The fate of that fanatic was truly horrible. I did not at first believe that either his insanity or his last step from the window into an emptiness of eight stories was genuine, but people whom I have to trust convinced me of that version of events. Yet the sign of the times had been stamped at the head of our great undertaking—times that mix, perhaps as no other, the seamy and the sublime. The zigzag of coincidences, before it threw into our hands that colossal opportunity, crushed like a flea a man who, albeit in blindness, was still the first to approach the threshold of the discovery.

If I am not mistaken, Rush's emissaries had thought Laserowitz crazy at the point when he refused to accept a considerable sum of money in exchange for giving up his claims. But in that case he and I were of the same faith, with this one difference, that we practiced it in different monasteries. Had it not been for that great wave in which he became caught, Laserowitz would undoubtedly have prospered, a low-grade maniac devoting himself, undisturbed, to his flying saucers and all the rest of it, for there is surely no shortage of such people. But the knowledge that he was being relieved of his most sacred possession, a discovery that divided the history of mankind into two parts, tore his hardiness like an explosion and drove him to his death. In my opinion we owe more than a sneer to the man's memory. Every great matter has, among its circumstances, some that are ludicrous or pitifully banal, which does not mean that they do not play an integral role. Ludicrousness, anyway, is a relative thing. I, too, cut a ludicrous figure every time I spoke of Laserowitz in this vein.

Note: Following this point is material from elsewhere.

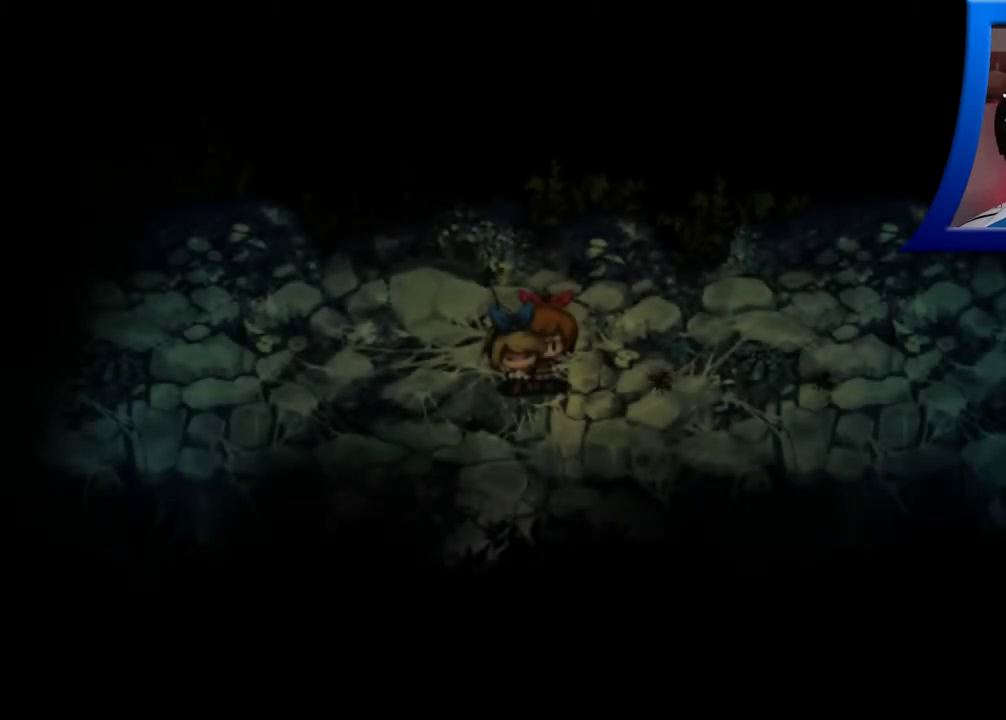
{"buttons": [], "left_stick": "down", "right_stick": "center", "events": [[233, "A", "up"]]}
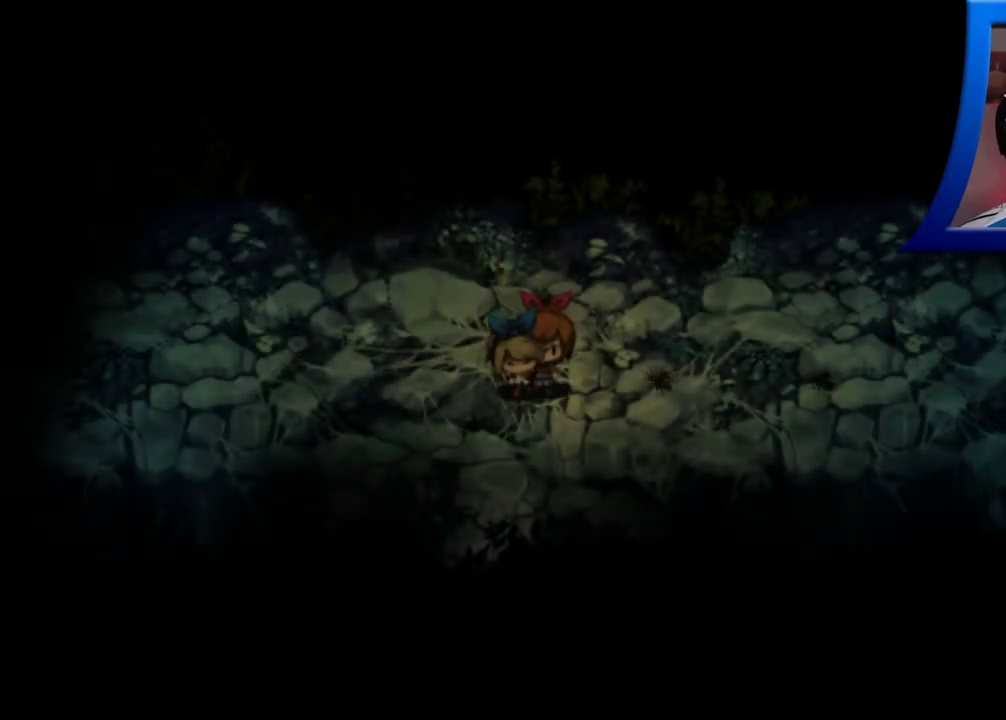
{"buttons": [], "left_stick": "down", "right_stick": "center", "events": []}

Of all the dramatis personae of this prologue, Swanson probably came out the best, because he was satisfied with money. His fine was paid (whether by the CIA or the Project administration, I do not know), and, with a generous sum as compensation for the mental anguish he had suffered in being falsely accused of fraud, he was dissuaded from filing an appeal. All this so that the Project could begin its work in peace and quiet, in the complete isolation finally allotted it.

4

NOT ONLY THESE
events, whose description here in general—though not in every respect—agrees with the official version, but the whole first year of the Project as well, passed without my participation. As to why I was approached only after the Science Council had become convinced of the necessity of acquiring academic reinforcements, I was told so many different things so often, and given such weighty reasons, that probably none of it was the truth. My exclusion, however, I did not hold against my colleagues, particularly not against Yvor Baloyne. Though they were for quite some time unaware of it, their organizational activity was not entirely free. Not that there was any open interference then, any obvious pressure. But the whole thing was of course managed by specialists in stagecraft. In my exclusion, I believe, High Places had a hand. The Project, practically from the beginning, was classified—an operation, that is, whose secrecy was a
sine qua non
of government policy, vital to the national security. The scientific directors of the Project, it should be emphasized, learned of this gradually, and as a rule separately, one by one, at special meetings during which discreet appeal was made to their political wisdom and patriotic feelings.